● **EXERCISE DESCRIPTION**: Duplicate all of the data below line for line, without changing anything.

Start of PROVIDED RECORDS

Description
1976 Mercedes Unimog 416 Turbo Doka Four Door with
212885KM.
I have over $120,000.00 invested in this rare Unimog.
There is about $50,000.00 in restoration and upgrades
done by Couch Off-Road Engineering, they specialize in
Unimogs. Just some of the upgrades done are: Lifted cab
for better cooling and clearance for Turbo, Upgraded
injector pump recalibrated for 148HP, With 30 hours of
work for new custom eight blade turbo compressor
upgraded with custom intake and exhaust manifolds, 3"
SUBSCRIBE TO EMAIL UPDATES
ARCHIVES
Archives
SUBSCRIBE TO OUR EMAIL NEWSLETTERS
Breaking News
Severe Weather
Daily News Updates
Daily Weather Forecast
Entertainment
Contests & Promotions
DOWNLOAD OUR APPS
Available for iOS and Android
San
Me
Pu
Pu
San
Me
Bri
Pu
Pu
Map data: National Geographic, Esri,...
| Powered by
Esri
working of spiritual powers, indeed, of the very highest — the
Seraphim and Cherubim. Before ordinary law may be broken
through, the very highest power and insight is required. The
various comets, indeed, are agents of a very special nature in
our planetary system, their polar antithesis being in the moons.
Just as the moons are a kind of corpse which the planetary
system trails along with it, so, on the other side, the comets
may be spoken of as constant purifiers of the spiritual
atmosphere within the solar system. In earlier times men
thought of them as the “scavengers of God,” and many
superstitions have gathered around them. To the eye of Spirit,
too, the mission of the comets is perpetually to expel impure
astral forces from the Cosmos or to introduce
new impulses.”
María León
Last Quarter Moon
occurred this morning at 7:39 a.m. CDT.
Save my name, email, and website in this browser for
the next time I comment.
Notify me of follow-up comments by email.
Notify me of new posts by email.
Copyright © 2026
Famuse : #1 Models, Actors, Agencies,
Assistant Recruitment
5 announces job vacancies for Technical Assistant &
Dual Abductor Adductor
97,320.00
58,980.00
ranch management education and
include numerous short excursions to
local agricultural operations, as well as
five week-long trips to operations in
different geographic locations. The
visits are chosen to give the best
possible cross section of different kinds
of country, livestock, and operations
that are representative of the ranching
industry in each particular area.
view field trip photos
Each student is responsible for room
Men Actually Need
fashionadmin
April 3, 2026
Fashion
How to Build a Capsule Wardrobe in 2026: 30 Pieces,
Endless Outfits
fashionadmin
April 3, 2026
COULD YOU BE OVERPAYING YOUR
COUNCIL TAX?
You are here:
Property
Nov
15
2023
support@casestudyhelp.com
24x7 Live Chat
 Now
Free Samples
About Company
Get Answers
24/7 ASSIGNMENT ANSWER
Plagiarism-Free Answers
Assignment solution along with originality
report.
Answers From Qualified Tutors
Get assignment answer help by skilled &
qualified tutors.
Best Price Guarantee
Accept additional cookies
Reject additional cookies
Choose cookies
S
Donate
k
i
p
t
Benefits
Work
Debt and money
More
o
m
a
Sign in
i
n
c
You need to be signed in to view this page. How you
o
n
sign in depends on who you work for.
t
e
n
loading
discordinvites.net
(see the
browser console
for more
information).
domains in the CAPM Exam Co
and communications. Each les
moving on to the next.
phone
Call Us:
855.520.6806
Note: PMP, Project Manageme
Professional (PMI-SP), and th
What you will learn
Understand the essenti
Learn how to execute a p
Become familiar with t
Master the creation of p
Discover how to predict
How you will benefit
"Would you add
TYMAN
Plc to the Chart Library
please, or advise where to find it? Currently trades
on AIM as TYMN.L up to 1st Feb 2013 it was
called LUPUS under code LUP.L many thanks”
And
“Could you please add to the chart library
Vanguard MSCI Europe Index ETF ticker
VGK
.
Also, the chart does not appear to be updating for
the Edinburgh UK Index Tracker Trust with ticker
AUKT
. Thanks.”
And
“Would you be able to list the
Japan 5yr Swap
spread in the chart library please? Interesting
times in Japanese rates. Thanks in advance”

End of PROVIDED RECORDS

● **ANSWER SPACE**:
Description
1976 Mercedes Unimog 416 Turbo Doka Four Door with
212885KM.
I have over $120,000.00 invested in this rare Unimog.
There is about $50,000.00 in restoration and upgrades
done by Couch Off-Road Engineering, they specialize in
Unimogs. Just some of the upgrades done are: Lifted cab
for better cooling and clearance for Turbo, Upgraded
injector pump recalibrated for 148HP, With 30 hours of
work for new custom eight blade turbo compressor
upgraded with custom intake and exhaust manifolds, 3"
SUBSCRIBE TO EMAIL UPDATES
ARCHIVES
Archives
SUBSCRIBE TO OUR EMAIL NEWSLETTERS
Breaking News
Severe Weather
Daily News Updates
Daily Weather Forecast
Entertainment
Contests & Promotions
DOWNLOAD OUR APPS
Available for iOS and Android
San
Me
Pu
Pu
San
Me
Bri
Pu
Pu
Map data: National Geographic, Esri,...
| Powered by
Esri
working of spiritual powers, indeed, of the very highest — the
Seraphim and Cherubim. Before ordinary law may be broken
through, the very highest power and insight is required. The
various comets, indeed, are agents of a very special nature in
our planetary system, their polar antithesis being in the moons.
Just as the moons are a kind of corpse which the planetary
system trails along with it, so, on the other side, the comets
may be spoken of as constant purifiers of the spiritual
atmosphere within the solar system. In earlier times men
thought of them as the “scavengers of God,” and many
superstitions have gathered around them. To the eye of Spirit,
too, the mission of the comets is perpetually to expel impure
astral forces from the Cosmos or to introduce
new impulses.”
María León
Last Quarter Moon
occurred this morning at 7:39 a.m. CDT.
Save my name, email, and website in this browser for
the next time I comment.
Notify me of follow-up comments by email.
Notify me of new posts by email.
Copyright © 2026
Famuse : #1 Models, Actors, Agencies,
Assistant Recruitment
5 announces job vacancies for Technical Assistant &
Dual Abductor Adductor
97,320.00
58,980.00
ranch management education and
include numerous short excursions to
local agricultural operations, as well as
five week-long trips to operations in
different geographic locations. The
visits are chosen to give the best
possible cross section of different kinds
of country, livestock, and operations
that are representative of the ranching
industry in each particular area.
view field trip photos
Each student is responsible for room
Men Actually Need
fashionadmin
April 3, 2026
Fashion
How to Build a Capsule Wardrobe in 2026: 30 Pieces,
Endless Outfits
fashionadmin
April 3, 2026
COULD YOU BE OVERPAYING YOUR
COUNCIL TAX?
You are here:
Property
Nov
15
2023
support@casestudyhelp.com
24x7 Live Chat
 Now
Free Samples
About Company
Get Answers
24/7 ASSIGNMENT ANSWER
Plagiarism-Free Answers
Assignment solution along with originality
report.
Answers From Qualified Tutors
Get assignment answer help by skilled &
qualified tutors.
Best Price Guarantee
Accept additional cookies
Reject additional cookies
Choose cookies
S
Donate
k
i
p
t
Benefits
Work
Debt and money
More
o
m
a
Sign in
i
n
c
You need to be signed in to view this page. How you
o
n
sign in depends on who you work for.
t
e
n
loading
discordinvites.net
(see the
browser console
for more
information).
domains in the CAPM Exam Co
and communications. Each les
moving on to the next.
phone
Call Us:
855.520.6806
Note: PMP, Project Manageme
Professional (PMI-SP), and th
What you will learn
Understand the essenti
Learn how to execute a p
Become familiar with t
Master the creation of p
Discover how to predict
How you will benefit
"Would you add
TYMAN
Plc to the Chart Library
please, or advise where to find it? Currently trades
on AIM as TYMN.L up to 1st Feb 2013 it was
called LUPUS under code LUP.L many thanks”
And
“Could you please add to the chart library
Vanguard MSCI Europe Index ETF ticker
VGK
.
Also, the chart does not appear to be updating for
the Edinburgh UK Index Tracker Trust with ticker
AUKT
. Thanks.”
And
“Would you be able to list the
Japan 5yr Swap
spread in the chart library please? Interesting
times in Japanese rates. Thanks in advance”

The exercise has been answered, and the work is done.